身長150センチほどの彼を運ぶことなどおおよそ男ならば容易い。当然駅のトイレで犯すことも―




「ご心配していただけてありがたいですが…もう解決しましたので帰らせてもらえませんか…?」

「いやいやいや、あんなに助け求めてたんだから解決したも何もないよ」

「男の方は別室で取り調べさせてもらってるから。なにがあって彼とはどういう関係かとか聞かせてもらえる?」

「私とあのイカレ男は同じ学校で…お付き合いさせていただいてるもので…」

「でもキミも男性でしょ?身分証に書いてあるよ?」

「『本当のことを』話してもらえるかな?なかなかめんどくさいことになりそうなんだ」

「…はい」


別室にて…

「トイレに連れ込んで何をしようとしていた!?自分が何をしたかわかってるのか!?」

「誤解をしているようですが…あいつは男ですよ?」

「何を言うかと思えばそんな苦しい言い訳を…」

「信じてくださいよ!それじゃああいつの言い分を聞いて照らし合わせてくださいよ!辻褄が合うはずです!」

「ったく…じゃあ話してみろよ!」

「俺は…あいつと同じクラスの生徒で付き合ってて…」

「もうおかしいだろ!キミの言い分では男なんだろ!?それに…あんな美少女と付き合えるなんて思いあがってるんじゃない!」

「テメー!それはどーいうことだよ!俺じゃ釣り合わないってのか!?」

敬語がすぐに取れてしまった。

「当たり前だ!あの娘に釣り合うような人間はトップスターくらいなもんだ!あの娘自身もアイドルか何かだろ!?」

「確かにかわいいのは認めるがあいつは男だっていってるだろ!!」


「ワーワーワー!!」


「となりの部屋でずいぶんと揉めてるようだね…」

「まずはその恰好から聞いていいかな?自分は男だって自分で言うってことは性自認は男なのかな?」

「はい…私は男です、この格好は…動きやすいってのと…彼が好きって言うから…」

「それじゃあ本当は男の格好をしたいのかな?」

「い、いえそういうわけでは…彼と出会う前から女の子の格好をして…」

「そんな私を…彼は全部受け入れてくれて…」

「告白はどっちからしたの?」

「彼の方から…」

「最初は私を男だと思ってなかったみたいだったんですけど…性別のことをカミングアウトしても変わらずに好きだって…」

「今までよく告白されてきて…その度に男の娘だって…それで…その度に…拒絶されて…」

「でも彼は…そんな私を一切気にしてなかった…初めて私の全てを愛してくれた…そんな私の大好きな人です…」

「彼はキミのことを犯そうとしていた」

「それは…確かにそうですけど…」

「我々が止めて居なければやられていたと思うよ?」

「こ、こっちは彼とお付き合いして長いんです!」

「そ、そんなことをされても…気にしません!」

…かわいい


「それで告白したときに男だって泣きそうな顔で言われたんだよ!」

「はぁ…それでなんて返したんだよ」

「ち〇こついてるなんてふたなりじゃんお得じゃんって言って付き合ったんだよ!」

「あんなかわいい顔にち〇こついてるわけないだろ!いい加減にしろ!」

「もう認めろ!いい加減!」

「ずいぶんと揉めてたようだけど大丈夫?」

話がまとまったのか彼と駅員が二人に合流した。

「あっ!聞いてくださいよ駅長!コイツあの娘のこと男の娘だって言ってきかないんですよ!」

「彼の言うことは本当だよ、身分証で確認もしたし本人の相談も聞いたし。

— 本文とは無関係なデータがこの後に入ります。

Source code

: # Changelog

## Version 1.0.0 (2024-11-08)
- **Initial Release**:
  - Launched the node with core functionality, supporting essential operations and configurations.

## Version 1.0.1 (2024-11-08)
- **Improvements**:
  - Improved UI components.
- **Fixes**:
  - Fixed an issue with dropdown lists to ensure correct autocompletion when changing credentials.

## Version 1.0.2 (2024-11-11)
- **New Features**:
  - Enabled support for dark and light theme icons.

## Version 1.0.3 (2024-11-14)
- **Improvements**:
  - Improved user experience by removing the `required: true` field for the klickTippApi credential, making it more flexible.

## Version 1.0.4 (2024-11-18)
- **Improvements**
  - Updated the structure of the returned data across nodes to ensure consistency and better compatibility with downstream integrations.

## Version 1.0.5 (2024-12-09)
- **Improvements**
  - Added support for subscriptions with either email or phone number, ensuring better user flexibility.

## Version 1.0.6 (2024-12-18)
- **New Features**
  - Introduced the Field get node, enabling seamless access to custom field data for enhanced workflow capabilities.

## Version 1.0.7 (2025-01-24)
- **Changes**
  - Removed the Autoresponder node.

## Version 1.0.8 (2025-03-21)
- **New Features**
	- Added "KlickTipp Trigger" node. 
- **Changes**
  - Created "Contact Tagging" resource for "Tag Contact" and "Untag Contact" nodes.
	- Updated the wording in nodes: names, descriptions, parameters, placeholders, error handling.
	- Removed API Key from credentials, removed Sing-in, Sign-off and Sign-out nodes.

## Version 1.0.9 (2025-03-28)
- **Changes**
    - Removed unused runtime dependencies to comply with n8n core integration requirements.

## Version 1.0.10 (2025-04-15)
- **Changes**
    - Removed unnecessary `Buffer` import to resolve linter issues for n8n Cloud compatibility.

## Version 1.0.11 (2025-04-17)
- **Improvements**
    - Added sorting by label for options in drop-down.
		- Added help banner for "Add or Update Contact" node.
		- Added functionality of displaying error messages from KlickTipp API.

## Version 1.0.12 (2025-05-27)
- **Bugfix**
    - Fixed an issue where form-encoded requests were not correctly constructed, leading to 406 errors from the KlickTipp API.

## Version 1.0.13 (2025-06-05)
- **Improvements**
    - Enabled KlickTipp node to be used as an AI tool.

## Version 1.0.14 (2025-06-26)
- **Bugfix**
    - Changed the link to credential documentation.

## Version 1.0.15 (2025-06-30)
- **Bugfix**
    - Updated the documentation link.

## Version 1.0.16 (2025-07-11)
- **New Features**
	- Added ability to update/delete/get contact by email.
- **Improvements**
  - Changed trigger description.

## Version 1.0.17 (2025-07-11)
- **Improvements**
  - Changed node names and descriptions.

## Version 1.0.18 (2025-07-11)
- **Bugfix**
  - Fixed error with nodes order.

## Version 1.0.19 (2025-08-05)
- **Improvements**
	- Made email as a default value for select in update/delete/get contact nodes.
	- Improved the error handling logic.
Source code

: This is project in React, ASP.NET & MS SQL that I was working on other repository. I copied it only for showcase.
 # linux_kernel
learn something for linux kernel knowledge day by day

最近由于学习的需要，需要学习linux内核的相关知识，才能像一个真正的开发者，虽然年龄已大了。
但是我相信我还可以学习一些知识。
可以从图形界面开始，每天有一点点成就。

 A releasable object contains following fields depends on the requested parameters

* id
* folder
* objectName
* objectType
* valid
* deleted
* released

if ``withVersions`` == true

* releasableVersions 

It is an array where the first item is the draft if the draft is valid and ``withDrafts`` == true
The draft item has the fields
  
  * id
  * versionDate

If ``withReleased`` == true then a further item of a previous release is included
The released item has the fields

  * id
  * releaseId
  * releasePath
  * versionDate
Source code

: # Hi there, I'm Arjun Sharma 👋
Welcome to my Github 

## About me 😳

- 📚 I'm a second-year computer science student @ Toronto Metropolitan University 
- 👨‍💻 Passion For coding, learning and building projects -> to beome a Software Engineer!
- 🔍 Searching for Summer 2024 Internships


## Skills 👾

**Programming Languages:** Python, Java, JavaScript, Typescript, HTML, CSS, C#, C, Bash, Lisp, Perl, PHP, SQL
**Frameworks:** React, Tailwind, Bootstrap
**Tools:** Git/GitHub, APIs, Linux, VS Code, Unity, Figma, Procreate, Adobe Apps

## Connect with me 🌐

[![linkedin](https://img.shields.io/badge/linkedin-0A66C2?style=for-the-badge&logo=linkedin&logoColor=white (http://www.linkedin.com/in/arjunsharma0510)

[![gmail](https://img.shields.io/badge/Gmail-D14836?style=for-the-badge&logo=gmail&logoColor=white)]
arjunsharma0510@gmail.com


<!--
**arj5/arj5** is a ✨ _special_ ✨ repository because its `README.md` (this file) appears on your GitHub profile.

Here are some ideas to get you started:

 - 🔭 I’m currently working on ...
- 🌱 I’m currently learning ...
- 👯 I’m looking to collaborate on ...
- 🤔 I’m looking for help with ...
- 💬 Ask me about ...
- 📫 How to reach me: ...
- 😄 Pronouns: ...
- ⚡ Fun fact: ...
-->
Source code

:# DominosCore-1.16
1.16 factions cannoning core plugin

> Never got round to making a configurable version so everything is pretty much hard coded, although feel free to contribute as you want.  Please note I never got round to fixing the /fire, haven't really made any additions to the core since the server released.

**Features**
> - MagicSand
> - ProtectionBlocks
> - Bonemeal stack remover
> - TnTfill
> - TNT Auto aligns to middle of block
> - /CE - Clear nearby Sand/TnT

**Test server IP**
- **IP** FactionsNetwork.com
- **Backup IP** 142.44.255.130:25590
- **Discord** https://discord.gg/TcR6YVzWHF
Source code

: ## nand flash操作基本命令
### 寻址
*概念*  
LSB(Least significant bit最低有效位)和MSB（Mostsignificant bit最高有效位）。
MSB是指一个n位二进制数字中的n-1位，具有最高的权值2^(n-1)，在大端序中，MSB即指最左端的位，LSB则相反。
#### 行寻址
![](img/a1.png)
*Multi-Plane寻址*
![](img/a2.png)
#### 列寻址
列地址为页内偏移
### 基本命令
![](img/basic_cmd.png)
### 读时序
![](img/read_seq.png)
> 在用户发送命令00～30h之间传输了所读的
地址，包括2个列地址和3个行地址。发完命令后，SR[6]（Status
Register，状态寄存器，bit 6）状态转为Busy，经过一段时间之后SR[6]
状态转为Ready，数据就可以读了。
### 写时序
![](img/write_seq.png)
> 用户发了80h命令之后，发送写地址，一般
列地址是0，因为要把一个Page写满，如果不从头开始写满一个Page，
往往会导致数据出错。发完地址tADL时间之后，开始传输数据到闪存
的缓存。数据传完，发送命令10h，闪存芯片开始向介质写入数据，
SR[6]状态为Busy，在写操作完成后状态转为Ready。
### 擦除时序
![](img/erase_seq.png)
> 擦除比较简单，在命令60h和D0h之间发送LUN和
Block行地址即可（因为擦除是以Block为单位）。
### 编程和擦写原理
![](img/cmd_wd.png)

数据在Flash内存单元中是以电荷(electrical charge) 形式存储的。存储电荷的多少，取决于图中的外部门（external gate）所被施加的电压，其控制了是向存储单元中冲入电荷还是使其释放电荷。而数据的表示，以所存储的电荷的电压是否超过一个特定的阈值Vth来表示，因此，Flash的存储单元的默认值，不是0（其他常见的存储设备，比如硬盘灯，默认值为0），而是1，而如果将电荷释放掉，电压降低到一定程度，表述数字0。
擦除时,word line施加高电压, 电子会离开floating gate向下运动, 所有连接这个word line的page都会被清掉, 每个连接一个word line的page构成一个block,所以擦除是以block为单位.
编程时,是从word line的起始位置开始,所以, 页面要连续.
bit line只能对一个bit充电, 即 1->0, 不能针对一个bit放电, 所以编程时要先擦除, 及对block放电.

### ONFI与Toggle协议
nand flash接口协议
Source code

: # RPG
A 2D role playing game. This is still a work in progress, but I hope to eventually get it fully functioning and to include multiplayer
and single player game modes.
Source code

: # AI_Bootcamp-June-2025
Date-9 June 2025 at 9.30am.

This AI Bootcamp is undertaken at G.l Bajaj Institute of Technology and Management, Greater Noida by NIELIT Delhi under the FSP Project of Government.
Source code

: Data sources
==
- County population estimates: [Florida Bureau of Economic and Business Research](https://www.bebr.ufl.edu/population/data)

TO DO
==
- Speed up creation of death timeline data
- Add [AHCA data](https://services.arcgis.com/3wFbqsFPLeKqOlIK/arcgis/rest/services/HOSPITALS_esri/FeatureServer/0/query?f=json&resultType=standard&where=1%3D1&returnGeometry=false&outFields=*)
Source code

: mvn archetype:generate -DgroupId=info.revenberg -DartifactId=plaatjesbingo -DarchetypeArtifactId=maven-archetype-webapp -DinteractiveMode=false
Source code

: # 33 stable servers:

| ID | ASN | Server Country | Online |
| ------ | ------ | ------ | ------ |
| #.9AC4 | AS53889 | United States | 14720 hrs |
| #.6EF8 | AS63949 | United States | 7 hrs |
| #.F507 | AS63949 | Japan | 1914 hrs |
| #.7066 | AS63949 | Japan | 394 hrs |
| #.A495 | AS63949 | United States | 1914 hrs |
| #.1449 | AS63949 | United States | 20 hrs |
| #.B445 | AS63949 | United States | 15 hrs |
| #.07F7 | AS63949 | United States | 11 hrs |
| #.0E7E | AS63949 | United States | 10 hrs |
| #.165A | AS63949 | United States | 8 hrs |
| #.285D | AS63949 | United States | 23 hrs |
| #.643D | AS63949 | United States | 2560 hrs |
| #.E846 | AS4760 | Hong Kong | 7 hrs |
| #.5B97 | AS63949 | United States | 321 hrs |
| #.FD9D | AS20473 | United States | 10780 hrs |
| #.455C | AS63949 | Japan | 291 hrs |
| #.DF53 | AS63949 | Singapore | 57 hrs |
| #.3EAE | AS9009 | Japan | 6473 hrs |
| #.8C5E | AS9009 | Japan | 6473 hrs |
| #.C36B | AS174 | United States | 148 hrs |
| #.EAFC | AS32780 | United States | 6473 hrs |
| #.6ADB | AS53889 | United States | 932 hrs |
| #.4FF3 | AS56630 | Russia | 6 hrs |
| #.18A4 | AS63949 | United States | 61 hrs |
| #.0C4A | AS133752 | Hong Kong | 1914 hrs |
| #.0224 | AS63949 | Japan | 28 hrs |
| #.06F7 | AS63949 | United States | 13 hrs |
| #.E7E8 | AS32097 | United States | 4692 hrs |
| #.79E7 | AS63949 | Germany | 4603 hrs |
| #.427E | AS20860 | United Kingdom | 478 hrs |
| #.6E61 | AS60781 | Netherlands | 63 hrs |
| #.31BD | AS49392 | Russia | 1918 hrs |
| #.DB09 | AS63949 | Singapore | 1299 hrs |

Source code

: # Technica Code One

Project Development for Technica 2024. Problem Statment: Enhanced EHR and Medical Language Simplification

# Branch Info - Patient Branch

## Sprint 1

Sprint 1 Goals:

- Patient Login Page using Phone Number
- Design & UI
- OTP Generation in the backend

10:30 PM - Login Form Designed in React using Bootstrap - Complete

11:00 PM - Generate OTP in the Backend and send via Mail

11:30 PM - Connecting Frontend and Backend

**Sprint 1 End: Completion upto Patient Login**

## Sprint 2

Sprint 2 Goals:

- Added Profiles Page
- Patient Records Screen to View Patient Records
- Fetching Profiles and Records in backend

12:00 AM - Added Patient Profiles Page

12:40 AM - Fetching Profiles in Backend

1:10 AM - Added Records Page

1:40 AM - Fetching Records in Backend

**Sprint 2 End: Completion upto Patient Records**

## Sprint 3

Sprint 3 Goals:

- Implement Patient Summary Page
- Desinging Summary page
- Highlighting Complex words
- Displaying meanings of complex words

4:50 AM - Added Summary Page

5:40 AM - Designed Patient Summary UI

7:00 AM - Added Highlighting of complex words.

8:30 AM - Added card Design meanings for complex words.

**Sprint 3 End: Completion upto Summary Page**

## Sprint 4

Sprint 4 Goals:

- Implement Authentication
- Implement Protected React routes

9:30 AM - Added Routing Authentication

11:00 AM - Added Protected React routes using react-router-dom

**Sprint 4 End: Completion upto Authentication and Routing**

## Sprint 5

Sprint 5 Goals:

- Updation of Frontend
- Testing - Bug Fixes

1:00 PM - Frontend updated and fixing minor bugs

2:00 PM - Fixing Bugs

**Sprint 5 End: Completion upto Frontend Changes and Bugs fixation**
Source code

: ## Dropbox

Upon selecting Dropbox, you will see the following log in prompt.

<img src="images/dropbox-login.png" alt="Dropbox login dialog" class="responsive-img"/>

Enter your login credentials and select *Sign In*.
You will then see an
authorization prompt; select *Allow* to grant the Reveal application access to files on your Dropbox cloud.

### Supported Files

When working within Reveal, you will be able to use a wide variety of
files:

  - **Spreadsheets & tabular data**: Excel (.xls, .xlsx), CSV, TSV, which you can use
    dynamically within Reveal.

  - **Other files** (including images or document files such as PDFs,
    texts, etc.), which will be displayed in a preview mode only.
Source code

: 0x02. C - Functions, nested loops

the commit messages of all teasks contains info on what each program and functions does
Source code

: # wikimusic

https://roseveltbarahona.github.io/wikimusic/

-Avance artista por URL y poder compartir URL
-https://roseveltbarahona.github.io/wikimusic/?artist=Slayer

」

「っえ…そんな…本当だったなんて…ありえない…」

「…えへ♪」

「ぐわぁぁぁ!!!こんなにかわいいのに!!!!」


「他のお客様もおられるからこれからは気を付けてね?」

「はい…すいませんでした…お世話になりました…」

改札を抜ける前に小言を言われ何とか無事に解放された。

完全に遅刻が確定した彼らは学校の最寄り駅から開き直って歩いて登校し始める。